Information supplied =
______

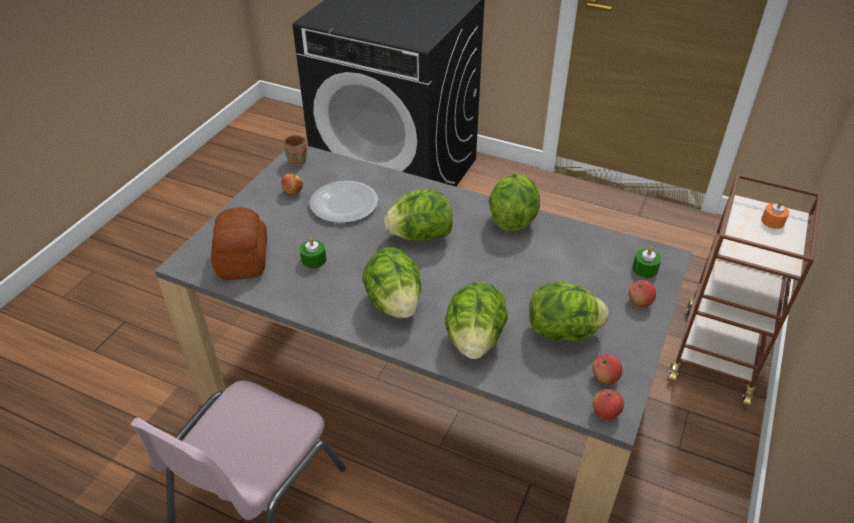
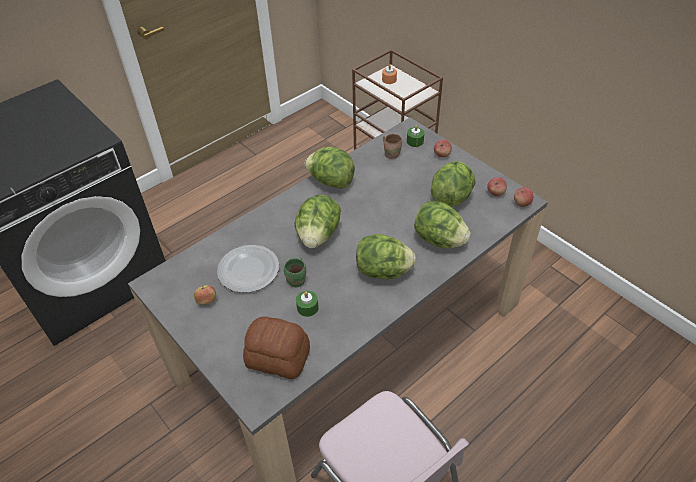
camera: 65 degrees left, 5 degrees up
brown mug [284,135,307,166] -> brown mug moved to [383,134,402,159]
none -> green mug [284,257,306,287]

______

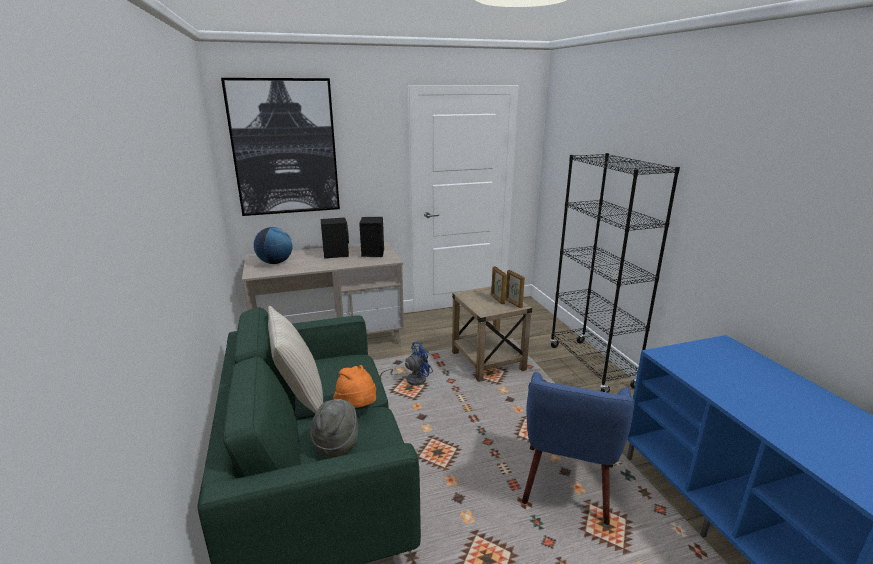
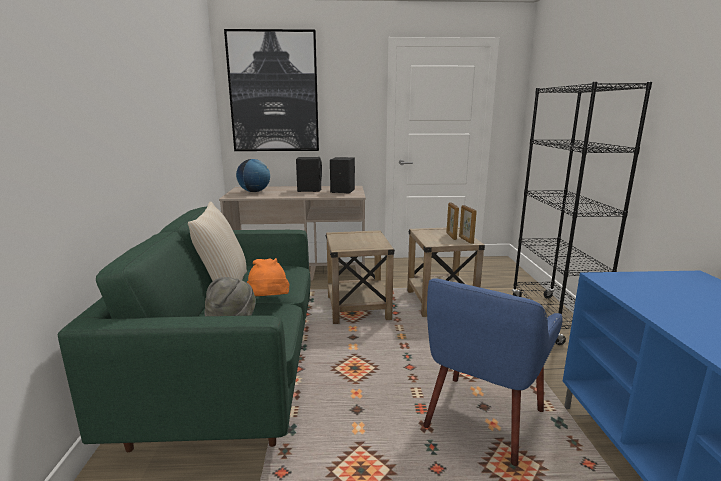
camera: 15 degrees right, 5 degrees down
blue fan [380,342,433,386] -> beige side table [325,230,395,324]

______

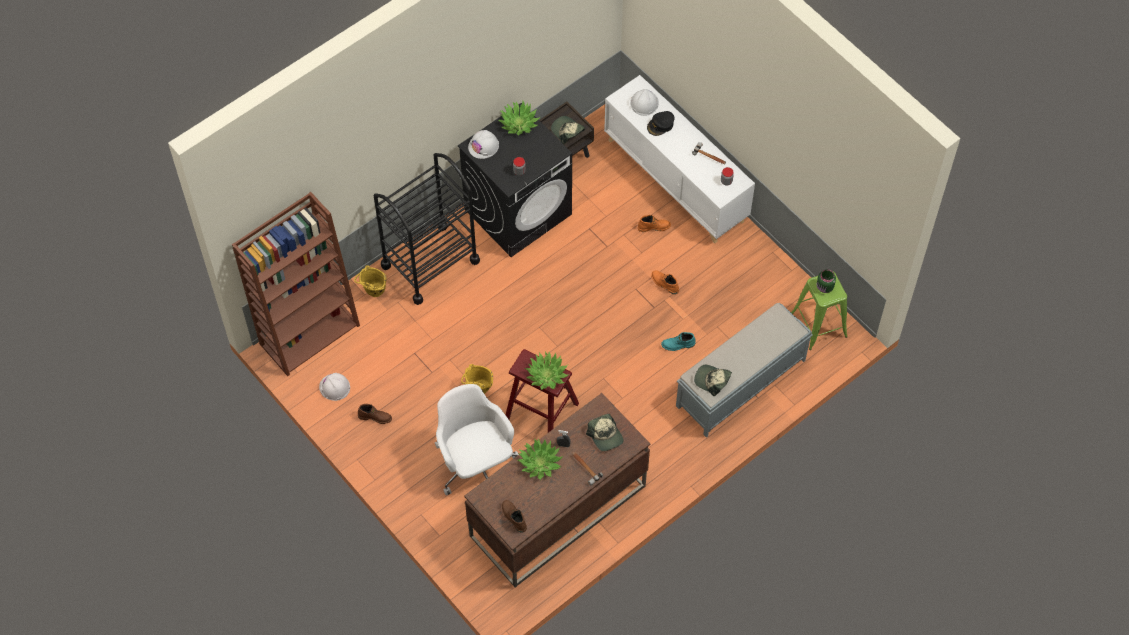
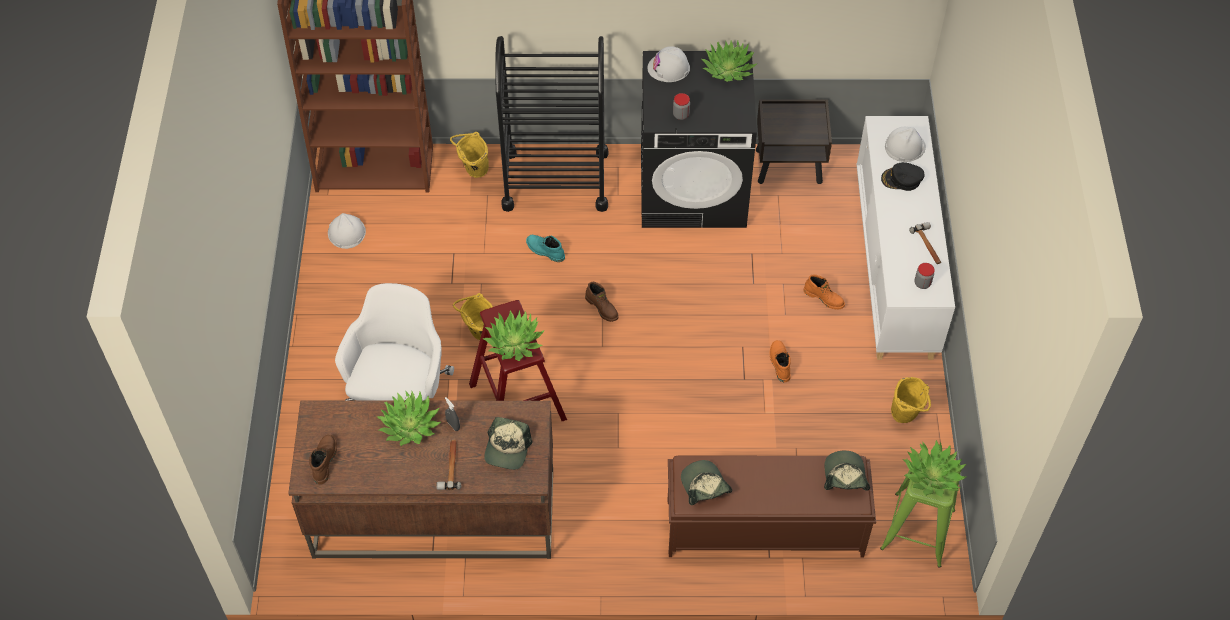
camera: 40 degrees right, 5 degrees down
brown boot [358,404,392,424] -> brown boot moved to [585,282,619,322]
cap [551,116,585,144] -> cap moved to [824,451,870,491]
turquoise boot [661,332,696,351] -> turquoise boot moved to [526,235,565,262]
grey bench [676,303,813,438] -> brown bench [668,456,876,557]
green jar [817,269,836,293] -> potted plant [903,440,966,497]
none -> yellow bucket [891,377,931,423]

______

Your goal = In the data above, find the line that contains "camera: 65 degrees left, 5 degrees up" and the line that contains "none -> green mug [284,257,306,287]". Repeat exactly those lines and every line between them, and only those.

Answer for the task =
camera: 65 degrees left, 5 degrees up
brown mug [284,135,307,166] -> brown mug moved to [383,134,402,159]
none -> green mug [284,257,306,287]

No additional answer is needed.